The pickle protocol is a much more efficient version of the clear text protocol and supports sending packets of metrics to Carbon in one go. The general idea is that the data forms a list of multilevel tuples: [(path, (timestamp, value)), ...]. Once you have formed a list and marinated it, send the data over the socket to the Carbon pickle receiver.
When AMQP_METRIC_NAME_IN_BODY is set to True in your carbon.conf file, the data must be in the same format as the plaintext protocol. When AMQP_METRIC_NAME_IN_BODY is set to False, you should omit "local.random.diceroll".
There are a lot of ready-made tools for sending data to Graphite. The most popular among them are collectd, collectl, diamond, graphite-pollers, and SqlToGraphite.
Building a Grafana dashboard
After creating the Grafana dashboard, you need to add information panels to it.
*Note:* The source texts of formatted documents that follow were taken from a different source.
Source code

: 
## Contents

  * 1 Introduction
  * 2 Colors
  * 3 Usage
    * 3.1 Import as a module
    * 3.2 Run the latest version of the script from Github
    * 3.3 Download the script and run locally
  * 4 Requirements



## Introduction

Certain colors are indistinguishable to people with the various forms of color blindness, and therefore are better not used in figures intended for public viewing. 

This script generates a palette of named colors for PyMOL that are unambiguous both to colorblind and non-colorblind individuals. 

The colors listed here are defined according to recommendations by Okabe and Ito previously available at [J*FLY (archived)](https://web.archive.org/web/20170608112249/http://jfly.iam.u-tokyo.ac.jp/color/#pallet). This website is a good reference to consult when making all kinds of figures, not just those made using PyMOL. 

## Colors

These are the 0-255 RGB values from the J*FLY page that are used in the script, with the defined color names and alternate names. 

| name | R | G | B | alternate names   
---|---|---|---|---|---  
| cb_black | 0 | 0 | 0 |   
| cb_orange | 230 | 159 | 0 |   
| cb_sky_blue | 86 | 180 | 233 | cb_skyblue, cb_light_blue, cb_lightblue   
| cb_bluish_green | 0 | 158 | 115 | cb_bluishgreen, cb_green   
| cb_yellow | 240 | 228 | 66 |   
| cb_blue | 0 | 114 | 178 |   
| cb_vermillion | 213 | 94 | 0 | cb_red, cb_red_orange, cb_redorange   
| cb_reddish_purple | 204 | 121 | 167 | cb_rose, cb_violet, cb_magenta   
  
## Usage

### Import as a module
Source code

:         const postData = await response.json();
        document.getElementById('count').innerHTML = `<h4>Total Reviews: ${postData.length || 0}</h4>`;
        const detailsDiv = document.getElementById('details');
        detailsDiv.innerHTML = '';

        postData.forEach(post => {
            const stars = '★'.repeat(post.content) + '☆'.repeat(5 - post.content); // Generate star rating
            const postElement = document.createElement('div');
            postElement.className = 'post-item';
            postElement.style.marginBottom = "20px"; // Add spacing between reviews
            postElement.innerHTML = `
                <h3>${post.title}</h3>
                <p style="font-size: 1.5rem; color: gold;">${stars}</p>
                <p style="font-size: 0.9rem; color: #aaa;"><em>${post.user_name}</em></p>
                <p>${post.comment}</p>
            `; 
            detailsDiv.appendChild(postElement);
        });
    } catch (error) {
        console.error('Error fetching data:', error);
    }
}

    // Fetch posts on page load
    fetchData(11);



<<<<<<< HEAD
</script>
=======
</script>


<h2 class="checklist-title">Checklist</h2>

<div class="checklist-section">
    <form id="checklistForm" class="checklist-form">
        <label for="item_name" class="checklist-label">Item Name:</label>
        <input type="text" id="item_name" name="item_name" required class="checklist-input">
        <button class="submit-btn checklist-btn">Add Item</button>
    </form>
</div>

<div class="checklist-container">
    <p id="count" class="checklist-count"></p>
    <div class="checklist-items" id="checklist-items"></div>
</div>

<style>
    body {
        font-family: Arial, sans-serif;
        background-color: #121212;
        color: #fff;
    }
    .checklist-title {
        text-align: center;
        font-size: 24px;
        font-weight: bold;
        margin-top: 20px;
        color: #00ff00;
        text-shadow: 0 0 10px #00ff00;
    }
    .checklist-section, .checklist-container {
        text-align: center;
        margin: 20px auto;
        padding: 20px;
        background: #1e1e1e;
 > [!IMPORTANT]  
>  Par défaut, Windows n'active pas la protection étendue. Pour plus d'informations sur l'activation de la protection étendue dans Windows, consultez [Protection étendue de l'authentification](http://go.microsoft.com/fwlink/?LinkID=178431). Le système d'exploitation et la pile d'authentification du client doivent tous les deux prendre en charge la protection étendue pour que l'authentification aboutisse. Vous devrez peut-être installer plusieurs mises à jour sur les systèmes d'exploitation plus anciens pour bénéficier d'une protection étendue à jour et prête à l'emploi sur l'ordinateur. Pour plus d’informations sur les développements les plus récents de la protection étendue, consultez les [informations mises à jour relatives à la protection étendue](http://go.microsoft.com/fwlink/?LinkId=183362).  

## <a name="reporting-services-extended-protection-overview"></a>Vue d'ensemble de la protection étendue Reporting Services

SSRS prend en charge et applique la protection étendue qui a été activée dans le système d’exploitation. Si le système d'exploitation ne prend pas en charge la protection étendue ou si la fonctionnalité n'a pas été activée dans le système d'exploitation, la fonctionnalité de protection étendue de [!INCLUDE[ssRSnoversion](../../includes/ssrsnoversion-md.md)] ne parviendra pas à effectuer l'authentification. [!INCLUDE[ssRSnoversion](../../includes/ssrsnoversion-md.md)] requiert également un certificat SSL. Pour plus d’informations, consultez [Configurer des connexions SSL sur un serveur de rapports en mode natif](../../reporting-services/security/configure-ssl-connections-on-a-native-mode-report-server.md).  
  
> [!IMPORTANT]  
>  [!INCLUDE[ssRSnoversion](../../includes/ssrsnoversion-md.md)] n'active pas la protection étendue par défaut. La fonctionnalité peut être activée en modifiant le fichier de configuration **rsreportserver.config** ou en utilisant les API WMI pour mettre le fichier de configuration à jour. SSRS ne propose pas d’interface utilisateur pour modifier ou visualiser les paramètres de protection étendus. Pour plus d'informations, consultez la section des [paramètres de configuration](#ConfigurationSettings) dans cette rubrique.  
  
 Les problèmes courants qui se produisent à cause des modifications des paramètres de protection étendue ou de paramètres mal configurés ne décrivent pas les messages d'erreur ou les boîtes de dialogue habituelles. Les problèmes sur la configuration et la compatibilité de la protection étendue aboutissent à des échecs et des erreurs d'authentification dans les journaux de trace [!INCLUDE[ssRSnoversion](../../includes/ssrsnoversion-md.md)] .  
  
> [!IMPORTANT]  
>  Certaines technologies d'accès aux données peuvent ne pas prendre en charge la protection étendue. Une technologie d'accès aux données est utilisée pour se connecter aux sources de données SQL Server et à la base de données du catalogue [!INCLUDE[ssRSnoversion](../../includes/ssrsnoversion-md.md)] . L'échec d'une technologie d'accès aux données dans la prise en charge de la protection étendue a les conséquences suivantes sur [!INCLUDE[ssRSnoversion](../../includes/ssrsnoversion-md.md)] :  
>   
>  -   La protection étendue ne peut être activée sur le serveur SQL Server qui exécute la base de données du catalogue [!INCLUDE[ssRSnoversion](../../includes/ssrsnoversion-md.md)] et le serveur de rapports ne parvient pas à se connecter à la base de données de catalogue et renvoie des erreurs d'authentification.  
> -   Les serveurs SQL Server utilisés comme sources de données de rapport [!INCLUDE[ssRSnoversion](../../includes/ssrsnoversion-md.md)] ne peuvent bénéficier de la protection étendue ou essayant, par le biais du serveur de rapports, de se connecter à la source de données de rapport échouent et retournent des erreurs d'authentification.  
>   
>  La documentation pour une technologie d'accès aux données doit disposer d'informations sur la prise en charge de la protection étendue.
There are different types of panels in Grafana that you can use for different purposes. For example:
- Graph Panel: Time charts display data points on the time axis. You can compare different indicators on the same chart, and use the timeshift functions to compare current values with any past time period.
- Single stat: Used to display values resulting from a query or display texts using value mapping transformation options.
- Gauge: Takes one input series and displays the value in terms of the position it occupies within predefined lower and upper bounds.
- Polystat panel: Displays small hexagons or circles representing single or composite indicators and their enabled states.
- Table: Provides discrete key data for metrics, supports multiple modes for time series, annotations, and JSON data.
- Alert list: Allows you to display all triggered alerts from the control panel independently from different panels.
The advantages of MetricFire
MetricFire offers a Hosted Graphite solution that you can use to collect and store your system’s performance metrics. MetricFire configures, installs, and maintains Graphite that you can use as a web application without having to worry about maintaining performance.
Key benefits of using MetricFire:
- Data availability: MetricFire provides permanent access to your data, which you can export at any time.
- Affordable price: MetricFire provides a wide range of pricing plans to suit your needs.
- Saving time and money: There is no need to invest in deploying and running monitoring systems.
- Reliable support: If you have any questions while working with MetricFire, our support team is ready to provide comprehensive answers either via our support channels or video conference.
We looked at why it is important to monitor system performance metrics, how to send the collected metrics to Graphite, and how to visualize them using Grafana. Also, we listed the main benefits of using MetricFire.